Transcribed page text
* * *

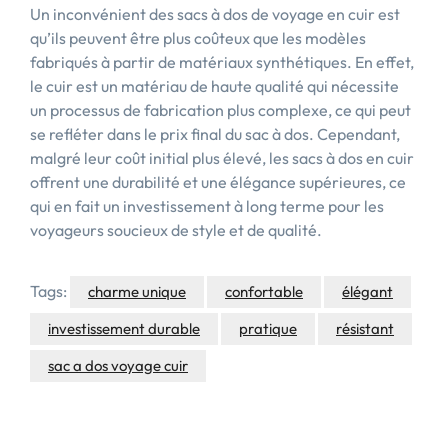
Un inconvénient des sacs à dos de voyage en cuir est
qu’ils peuvent être plus coûteux que les modèles
fabriqués à partir de matériaux synthétiques. En effet,
le cuir est un matériau de haute qualité qui nécessite
un processus de fabrication plus complexe, ce qui peut
se refléter dans le prix final du sac à dos. Cependant,
malgré leur coût initial plus élevé, les sacs à dos en cuir
offrent une durabilité et une élégance supérieures, ce
qui en fait un investissement à long terme pour les
voyageurs soucieux de style et de qualité.
Tags:
charme unique
confortable
élégant
investissement durable
pratique
résistant
sac a dos voyage cuir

* * *

WHAT TO DO -> Turn the rows from their start through the line containing "malgré leur coût", both ends included, into a Markdown table with the columns Number and Line, skipping blank lines. Leave the pictures out of the table.

YOUR RESPONSE ->
| Number | Line |
|---|---|
| 1 | Un inconvénient des sacs à dos de voyage en cuir est |
| 2 | qu’ils peuvent être plus coûteux que les modèles |
| 3 | fabriqués à partir de matériaux synthétiques. En effet, |
| 4 | le cuir est un matériau de haute qualité qui nécessite |
| 5 | un processus de fabrication plus complexe, ce qui peut |
| 6 | se refléter dans le prix final du sac à dos. Cependant, |
| 7 | malgré leur coût initial plus élevé, les sacs à dos en cuir |